Top of Task input

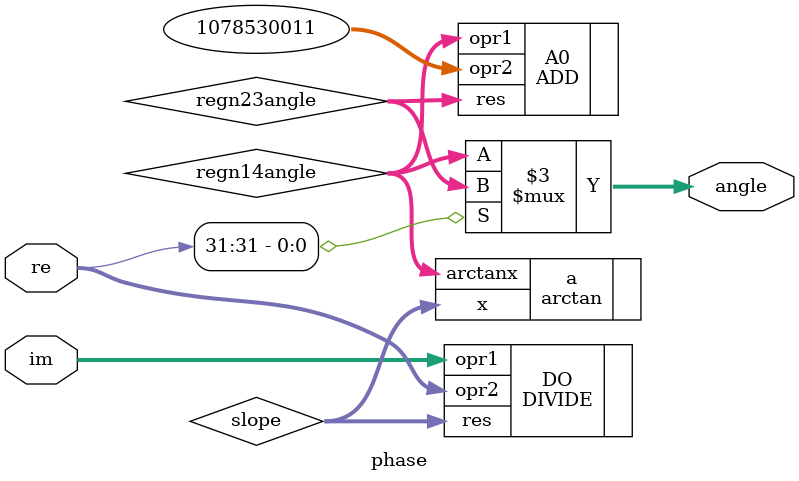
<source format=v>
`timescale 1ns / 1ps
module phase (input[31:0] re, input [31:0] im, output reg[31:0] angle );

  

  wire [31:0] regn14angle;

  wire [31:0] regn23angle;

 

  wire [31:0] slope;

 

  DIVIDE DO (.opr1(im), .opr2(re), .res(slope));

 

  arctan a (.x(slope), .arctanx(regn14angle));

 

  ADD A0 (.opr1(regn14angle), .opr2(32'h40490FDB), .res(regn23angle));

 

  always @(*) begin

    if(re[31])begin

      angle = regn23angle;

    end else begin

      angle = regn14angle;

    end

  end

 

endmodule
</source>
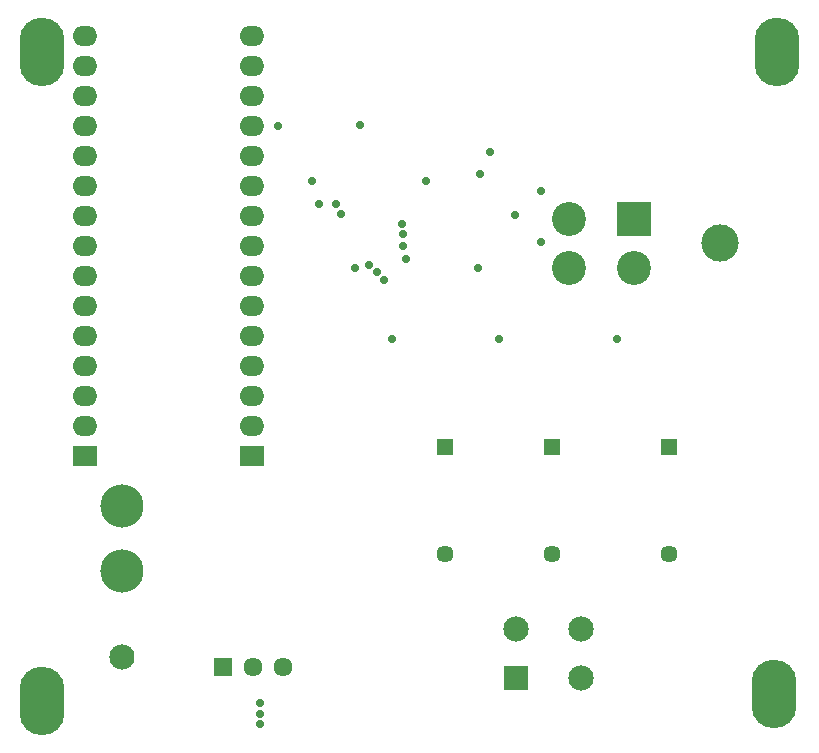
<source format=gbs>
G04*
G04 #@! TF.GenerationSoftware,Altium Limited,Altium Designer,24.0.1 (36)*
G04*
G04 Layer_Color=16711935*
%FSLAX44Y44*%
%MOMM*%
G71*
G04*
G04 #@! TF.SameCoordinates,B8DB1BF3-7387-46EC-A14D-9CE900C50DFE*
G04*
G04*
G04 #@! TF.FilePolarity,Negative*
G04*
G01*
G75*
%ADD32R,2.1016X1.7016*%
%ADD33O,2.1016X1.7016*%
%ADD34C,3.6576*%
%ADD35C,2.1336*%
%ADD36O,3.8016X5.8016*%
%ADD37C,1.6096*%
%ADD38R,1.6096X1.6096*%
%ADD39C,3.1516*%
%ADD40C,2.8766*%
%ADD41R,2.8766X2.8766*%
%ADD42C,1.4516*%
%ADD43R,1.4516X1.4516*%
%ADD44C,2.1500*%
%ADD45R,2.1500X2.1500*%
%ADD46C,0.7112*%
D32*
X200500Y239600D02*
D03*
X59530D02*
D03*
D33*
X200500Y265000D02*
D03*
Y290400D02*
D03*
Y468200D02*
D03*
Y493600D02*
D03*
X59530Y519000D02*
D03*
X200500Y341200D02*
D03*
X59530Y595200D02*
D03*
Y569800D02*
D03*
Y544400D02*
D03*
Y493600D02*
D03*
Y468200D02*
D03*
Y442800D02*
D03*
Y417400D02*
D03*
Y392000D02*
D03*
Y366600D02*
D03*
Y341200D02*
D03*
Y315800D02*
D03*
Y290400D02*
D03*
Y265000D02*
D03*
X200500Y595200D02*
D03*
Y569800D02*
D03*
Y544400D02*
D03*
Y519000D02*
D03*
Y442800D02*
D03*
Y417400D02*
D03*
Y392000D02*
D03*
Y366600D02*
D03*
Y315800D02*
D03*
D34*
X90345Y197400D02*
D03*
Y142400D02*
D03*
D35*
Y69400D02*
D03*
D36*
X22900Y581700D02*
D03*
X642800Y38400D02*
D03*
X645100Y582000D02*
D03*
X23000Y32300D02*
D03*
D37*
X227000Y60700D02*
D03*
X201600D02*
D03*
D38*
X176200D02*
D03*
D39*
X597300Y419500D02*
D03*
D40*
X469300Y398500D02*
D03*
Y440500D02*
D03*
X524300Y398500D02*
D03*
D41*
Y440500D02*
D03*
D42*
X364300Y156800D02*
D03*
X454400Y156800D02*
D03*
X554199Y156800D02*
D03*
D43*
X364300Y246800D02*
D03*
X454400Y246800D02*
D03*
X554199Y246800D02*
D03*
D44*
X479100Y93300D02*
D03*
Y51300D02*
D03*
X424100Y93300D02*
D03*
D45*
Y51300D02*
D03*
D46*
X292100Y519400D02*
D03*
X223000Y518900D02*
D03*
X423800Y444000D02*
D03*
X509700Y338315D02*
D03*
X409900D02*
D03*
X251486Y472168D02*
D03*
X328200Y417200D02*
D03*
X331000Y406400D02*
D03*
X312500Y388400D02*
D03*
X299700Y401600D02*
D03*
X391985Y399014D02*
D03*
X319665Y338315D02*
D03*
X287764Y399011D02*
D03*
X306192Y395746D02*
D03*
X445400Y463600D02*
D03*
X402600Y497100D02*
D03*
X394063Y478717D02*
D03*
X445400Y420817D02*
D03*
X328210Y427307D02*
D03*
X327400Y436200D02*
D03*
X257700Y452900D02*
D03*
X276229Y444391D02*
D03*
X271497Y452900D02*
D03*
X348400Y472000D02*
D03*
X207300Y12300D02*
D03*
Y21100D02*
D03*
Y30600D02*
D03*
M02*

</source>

Bottom of Task input

§ Problem to work on:
Write out each entry exactly, images excluded.

§ Solved problem:
<source format=v>
`timescale 1ns / 1ps
module phase (input[31:0] re, input [31:0] im, output reg[31:0] angle );

  

  wire [31:0] regn14angle;

  wire [31:0] regn23angle;

 

  wire [31:0] slope;

 

  DIVIDE DO (.opr1(im), .opr2(re), .res(slope));

 

  arctan a (.x(slope), .arctanx(regn14angle));

 

  ADD A0 (.opr1(regn14angle), .opr2(32'h40490FDB), .res(regn23angle));

 

  always @(*) begin

    if(re[31])begin

      angle = regn23angle;

    end else begin

      angle = regn14angle;

    end

  end

 

endmodule
</source>
<source format=gbs>
G04*
G04 #@! TF.GenerationSoftware,Altium Limited,Altium Designer,24.0.1 (36)*
G04*
G04 Layer_Color=16711935*
%FSLAX44Y44*%
%MOMM*%
G71*
G04*
G04 #@! TF.SameCoordinates,B8DB1BF3-7387-46EC-A14D-9CE900C50DFE*
G04*
G04*
G04 #@! TF.FilePolarity,Negative*
G04*
G01*
G75*
%ADD32R,2.1016X1.7016*%
%ADD33O,2.1016X1.7016*%
%ADD34C,3.6576*%
%ADD35C,2.1336*%
%ADD36O,3.8016X5.8016*%
%ADD37C,1.6096*%
%ADD38R,1.6096X1.6096*%
%ADD39C,3.1516*%
%ADD40C,2.8766*%
%ADD41R,2.8766X2.8766*%
%ADD42C,1.4516*%
%ADD43R,1.4516X1.4516*%
%ADD44C,2.1500*%
%ADD45R,2.1500X2.1500*%
%ADD46C,0.7112*%
D32*
X200500Y239600D02*
D03*
X59530D02*
D03*
D33*
X200500Y265000D02*
D03*
Y290400D02*
D03*
Y468200D02*
D03*
Y493600D02*
D03*
X59530Y519000D02*
D03*
X200500Y341200D02*
D03*
X59530Y595200D02*
D03*
Y569800D02*
D03*
Y544400D02*
D03*
Y493600D02*
D03*
Y468200D02*
D03*
Y442800D02*
D03*
Y417400D02*
D03*
Y392000D02*
D03*
Y366600D02*
D03*
Y341200D02*
D03*
Y315800D02*
D03*
Y290400D02*
D03*
Y265000D02*
D03*
X200500Y595200D02*
D03*
Y569800D02*
D03*
Y544400D02*
D03*
Y519000D02*
D03*
Y442800D02*
D03*
Y417400D02*
D03*
Y392000D02*
D03*
Y366600D02*
D03*
Y315800D02*
D03*
D34*
X90345Y197400D02*
D03*
Y142400D02*
D03*
D35*
Y69400D02*
D03*
D36*
X22900Y581700D02*
D03*
X642800Y38400D02*
D03*
X645100Y582000D02*
D03*
X23000Y32300D02*
D03*
D37*
X227000Y60700D02*
D03*
X201600D02*
D03*
D38*
X176200D02*
D03*
D39*
X597300Y419500D02*
D03*
D40*
X469300Y398500D02*
D03*
Y440500D02*
D03*
X524300Y398500D02*
D03*
D41*
Y440500D02*
D03*
D42*
X364300Y156800D02*
D03*
X454400Y156800D02*
D03*
X554199Y156800D02*
D03*
D43*
X364300Y246800D02*
D03*
X454400Y246800D02*
D03*
X554199Y246800D02*
D03*
D44*
X479100Y93300D02*
D03*
Y51300D02*
D03*
X424100Y93300D02*
D03*
D45*
Y51300D02*
D03*
D46*
X292100Y519400D02*
D03*
X223000Y518900D02*
D03*
X423800Y444000D02*
D03*
X509700Y338315D02*
D03*
X409900D02*
D03*
X251486Y472168D02*
D03*
X328200Y417200D02*
D03*
X331000Y406400D02*
D03*
X312500Y388400D02*
D03*
X299700Y401600D02*
D03*
X391985Y399014D02*
D03*
X319665Y338315D02*
D03*
X287764Y399011D02*
D03*
X306192Y395746D02*
D03*
X445400Y463600D02*
D03*
X402600Y497100D02*
D03*
X394063Y478717D02*
D03*
X445400Y420817D02*
D03*
X328210Y427307D02*
D03*
X327400Y436200D02*
D03*
X257700Y452900D02*
D03*
X276229Y444391D02*
D03*
X271497Y452900D02*
D03*
X348400Y472000D02*
D03*
X207300Y12300D02*
D03*
Y21100D02*
D03*
Y30600D02*
D03*
M02*

</source>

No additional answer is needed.